Artificial flooding brings out volunteers

Ordinary Seaman William Forbes of HCMS Scotian from Halifax carries sandbags to shore up a dike along the Assiniboine River. Photo: REUTERS/Fred Greenslade
Ordinary Seaman William Forbes of HCMS Scotian from Halifax carries sandbags to shore up a dike along the Assiniboine River. Photo: REUTERS/Fred Greenslade
By Anglican Journal Staff
Published May 14, 2011

The small Manitoba towns of Elie, Fairford, Newton and St. Francois Xavier are bracing themselves for the artificial flooding by Assiniboine River waters scheduled for today.

But as they fear for their homes, shops, vegetable farm and ranches, their hopes and dreams, there’s one bright spot. People are coming together to help. In Newton, seven kilometers from the Hoop and Holler Bend, where the Assiniboine dike is expected to be breached, Michelle Dunbar, was deeply touched when 50 people braved rain and high winds to sandbag the home her late husband built for her. A truck brought the sandbags from a town two and half hours away. “The community has been wonderful, ” Dunbar told CBC News. She is a widow raising a nine-year-old granddaughter on her own.

Teenage volunteers have spent hours filling sandbags in the target areas. Volunteers included Inmates from a Portage La Prairie youth detention centre who came out in full force to help save the estimated 150 homes that will be affected by the 225-square-kilometre flooding area.

But it’s one thing to sandbag houses and another to evacuate living animals.
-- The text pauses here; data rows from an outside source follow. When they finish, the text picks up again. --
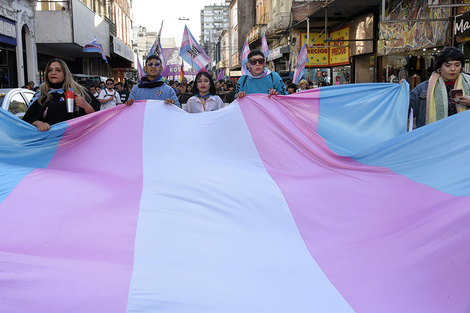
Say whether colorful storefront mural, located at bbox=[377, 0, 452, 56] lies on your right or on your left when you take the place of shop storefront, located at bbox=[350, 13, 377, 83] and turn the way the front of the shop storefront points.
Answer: on your left

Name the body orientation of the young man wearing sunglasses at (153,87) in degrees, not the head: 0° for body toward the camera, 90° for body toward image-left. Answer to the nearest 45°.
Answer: approximately 0°

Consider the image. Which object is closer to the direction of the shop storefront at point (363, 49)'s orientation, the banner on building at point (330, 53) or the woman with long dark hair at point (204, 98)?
the woman with long dark hair

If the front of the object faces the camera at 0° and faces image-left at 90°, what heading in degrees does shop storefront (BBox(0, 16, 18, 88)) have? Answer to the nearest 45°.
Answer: approximately 315°

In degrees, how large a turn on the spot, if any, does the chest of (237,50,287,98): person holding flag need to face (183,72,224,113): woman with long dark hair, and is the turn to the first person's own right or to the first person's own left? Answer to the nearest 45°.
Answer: approximately 45° to the first person's own right

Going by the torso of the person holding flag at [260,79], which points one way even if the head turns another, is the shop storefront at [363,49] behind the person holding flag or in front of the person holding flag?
behind

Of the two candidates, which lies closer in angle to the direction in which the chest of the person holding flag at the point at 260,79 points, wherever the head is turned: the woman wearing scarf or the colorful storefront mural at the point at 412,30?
the woman wearing scarf

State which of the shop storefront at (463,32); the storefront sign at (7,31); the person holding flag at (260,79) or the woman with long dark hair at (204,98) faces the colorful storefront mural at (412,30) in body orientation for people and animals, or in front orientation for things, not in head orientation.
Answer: the storefront sign at (7,31)

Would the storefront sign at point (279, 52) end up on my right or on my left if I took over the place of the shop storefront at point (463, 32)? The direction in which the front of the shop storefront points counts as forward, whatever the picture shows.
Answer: on my right
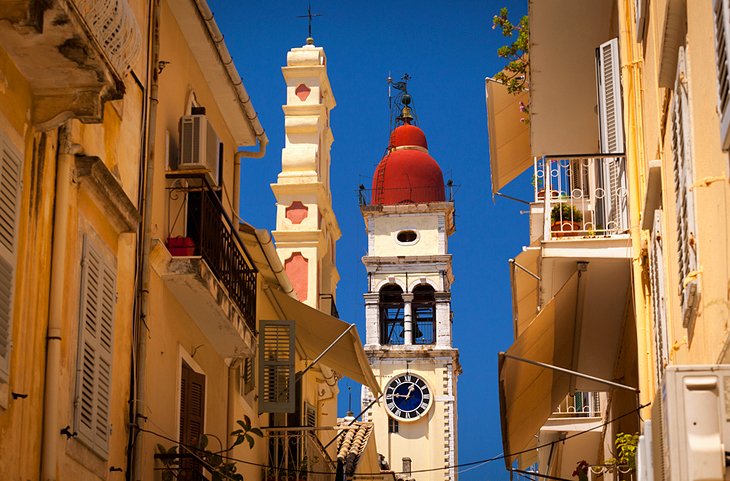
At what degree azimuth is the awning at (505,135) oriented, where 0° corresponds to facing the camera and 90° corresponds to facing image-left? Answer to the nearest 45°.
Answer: approximately 90°

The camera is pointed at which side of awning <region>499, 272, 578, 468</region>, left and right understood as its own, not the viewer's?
left

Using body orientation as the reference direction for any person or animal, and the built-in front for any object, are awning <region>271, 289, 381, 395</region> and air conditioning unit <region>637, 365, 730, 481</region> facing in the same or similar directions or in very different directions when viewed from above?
very different directions

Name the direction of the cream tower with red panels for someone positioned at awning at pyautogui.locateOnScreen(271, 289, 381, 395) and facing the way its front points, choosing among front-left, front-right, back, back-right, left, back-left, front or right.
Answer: left

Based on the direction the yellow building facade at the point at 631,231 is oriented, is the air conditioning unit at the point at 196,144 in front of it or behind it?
in front

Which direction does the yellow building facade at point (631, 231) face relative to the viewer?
to the viewer's left

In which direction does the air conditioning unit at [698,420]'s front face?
to the viewer's left

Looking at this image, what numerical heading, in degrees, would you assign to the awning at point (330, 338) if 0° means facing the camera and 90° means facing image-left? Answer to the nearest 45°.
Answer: approximately 270°

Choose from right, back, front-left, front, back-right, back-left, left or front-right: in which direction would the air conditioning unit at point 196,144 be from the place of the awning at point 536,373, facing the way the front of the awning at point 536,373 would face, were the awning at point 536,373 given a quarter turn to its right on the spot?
back-left

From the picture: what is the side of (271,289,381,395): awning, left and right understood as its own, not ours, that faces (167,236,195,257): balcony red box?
right

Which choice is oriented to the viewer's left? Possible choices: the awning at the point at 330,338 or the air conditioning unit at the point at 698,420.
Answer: the air conditioning unit

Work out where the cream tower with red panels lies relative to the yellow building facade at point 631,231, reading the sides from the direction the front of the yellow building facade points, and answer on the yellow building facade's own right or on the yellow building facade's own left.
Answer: on the yellow building facade's own right

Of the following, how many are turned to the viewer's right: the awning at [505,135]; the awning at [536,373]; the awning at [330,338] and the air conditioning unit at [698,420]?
1

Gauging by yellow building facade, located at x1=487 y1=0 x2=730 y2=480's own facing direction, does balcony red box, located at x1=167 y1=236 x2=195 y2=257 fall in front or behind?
in front

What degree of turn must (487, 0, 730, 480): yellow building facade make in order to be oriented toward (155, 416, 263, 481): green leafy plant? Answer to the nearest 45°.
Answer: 0° — it already faces it
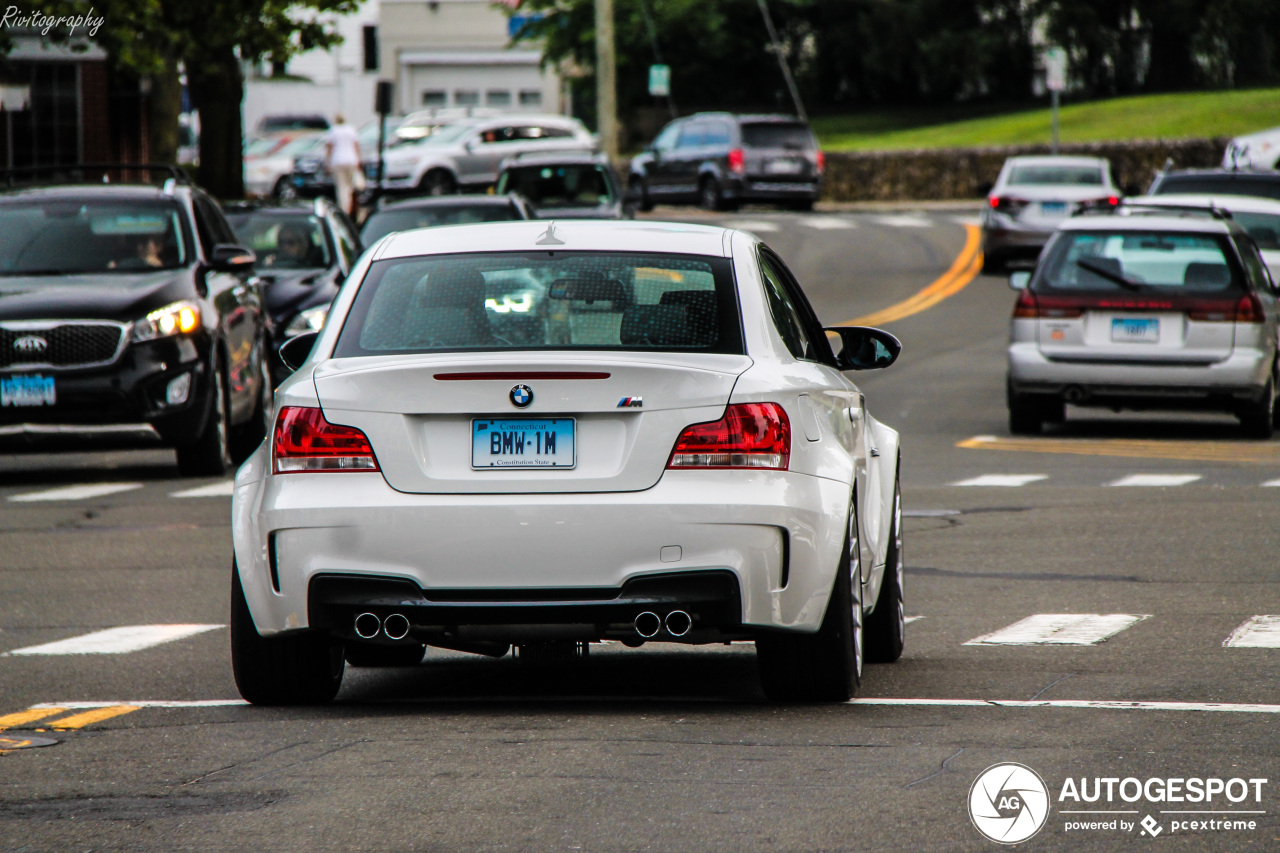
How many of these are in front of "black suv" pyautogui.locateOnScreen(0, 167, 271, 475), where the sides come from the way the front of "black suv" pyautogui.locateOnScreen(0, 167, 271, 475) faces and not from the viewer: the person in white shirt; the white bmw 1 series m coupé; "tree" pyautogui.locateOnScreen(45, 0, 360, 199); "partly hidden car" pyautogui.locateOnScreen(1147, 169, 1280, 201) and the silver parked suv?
1

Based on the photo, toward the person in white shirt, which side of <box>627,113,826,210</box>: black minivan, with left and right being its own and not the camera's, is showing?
left

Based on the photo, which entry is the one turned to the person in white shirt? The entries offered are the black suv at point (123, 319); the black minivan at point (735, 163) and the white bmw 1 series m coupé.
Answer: the white bmw 1 series m coupé

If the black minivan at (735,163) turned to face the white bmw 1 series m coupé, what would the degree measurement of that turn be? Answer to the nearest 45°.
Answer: approximately 135° to its left

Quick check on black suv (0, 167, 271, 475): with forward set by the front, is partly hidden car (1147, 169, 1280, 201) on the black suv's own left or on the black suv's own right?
on the black suv's own left

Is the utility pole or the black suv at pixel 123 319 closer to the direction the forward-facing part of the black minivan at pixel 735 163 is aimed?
the utility pole

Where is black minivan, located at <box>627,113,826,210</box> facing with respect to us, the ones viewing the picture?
facing away from the viewer and to the left of the viewer

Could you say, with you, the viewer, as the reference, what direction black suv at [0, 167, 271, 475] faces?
facing the viewer

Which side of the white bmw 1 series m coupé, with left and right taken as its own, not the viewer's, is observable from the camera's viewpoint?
back

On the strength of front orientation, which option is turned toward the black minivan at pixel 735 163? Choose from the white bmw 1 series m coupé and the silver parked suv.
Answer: the white bmw 1 series m coupé

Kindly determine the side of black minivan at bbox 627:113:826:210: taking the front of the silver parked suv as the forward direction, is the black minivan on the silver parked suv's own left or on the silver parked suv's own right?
on the silver parked suv's own left

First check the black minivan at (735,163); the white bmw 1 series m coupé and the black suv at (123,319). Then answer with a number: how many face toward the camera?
1

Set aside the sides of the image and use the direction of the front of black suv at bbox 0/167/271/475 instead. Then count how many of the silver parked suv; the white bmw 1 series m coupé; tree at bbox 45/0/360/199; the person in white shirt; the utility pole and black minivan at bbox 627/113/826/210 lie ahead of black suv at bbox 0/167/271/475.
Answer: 1

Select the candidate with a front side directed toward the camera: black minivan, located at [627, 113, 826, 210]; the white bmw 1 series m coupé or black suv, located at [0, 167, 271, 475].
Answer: black suv, located at [0, 167, 271, 475]

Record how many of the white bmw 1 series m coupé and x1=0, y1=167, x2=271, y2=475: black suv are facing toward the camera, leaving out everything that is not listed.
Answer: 1

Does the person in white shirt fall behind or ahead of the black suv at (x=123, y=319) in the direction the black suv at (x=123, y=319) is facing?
behind
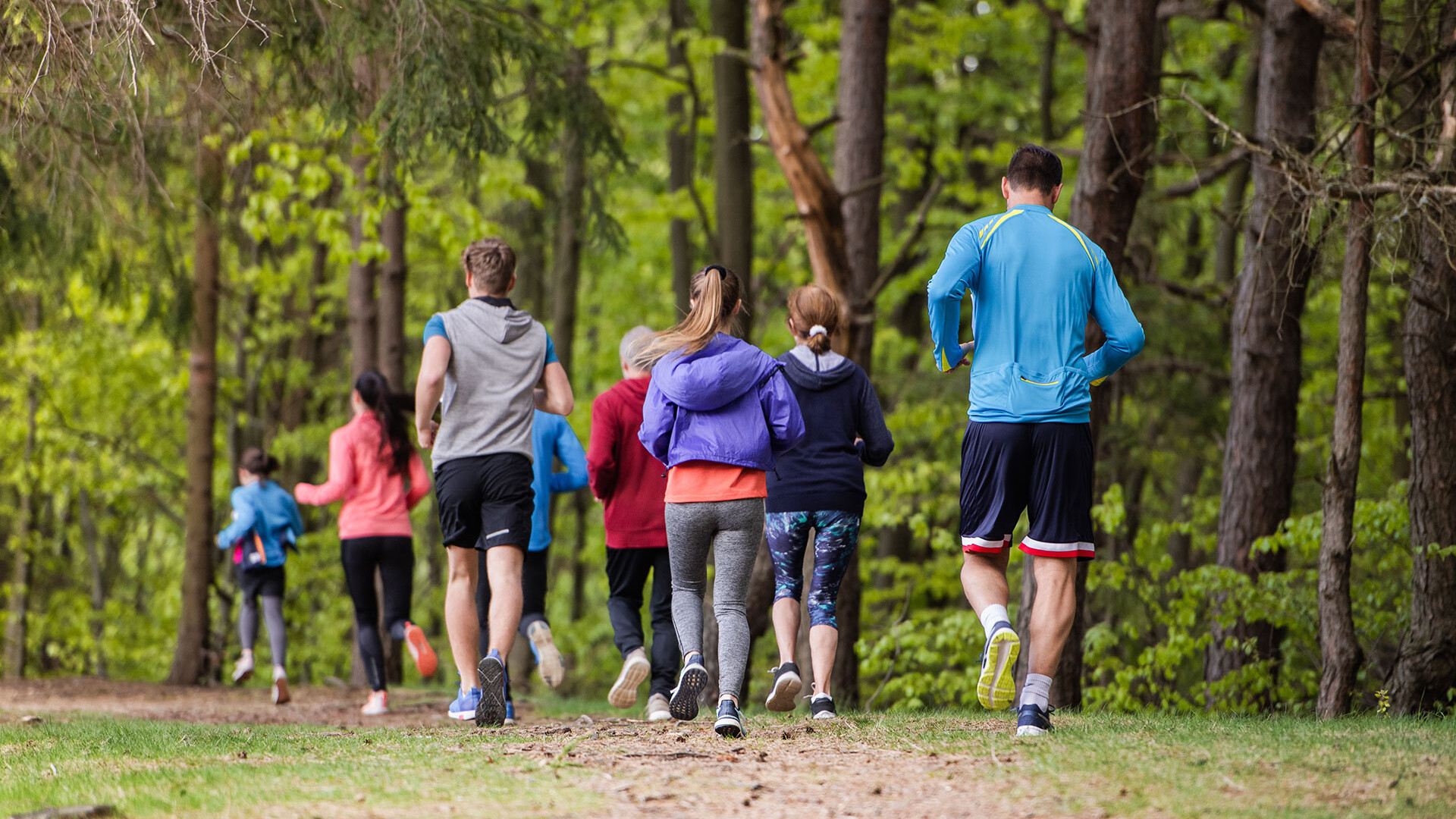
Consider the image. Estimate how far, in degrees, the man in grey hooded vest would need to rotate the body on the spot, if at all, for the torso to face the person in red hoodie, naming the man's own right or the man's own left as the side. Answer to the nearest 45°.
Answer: approximately 45° to the man's own right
Fighting back tears, Steep Rock cattle rancher Arvid Nottveit told CBC news yesterday: “If I can’t evacuate my cattle within 24 hours, I will have to euthanize some of my herd.”

Dennis Sinclair of the Pinaymootang First Nation in Fairford, expressed concern that his home would be washed away in the flooding. “I just hope the government remembers how much we’ve lost,” he told CBC.

The Manitoba government has established a $30-million compensation fund to help cover losses incurred by the mini-flooding, which will save an estimated 850 homes.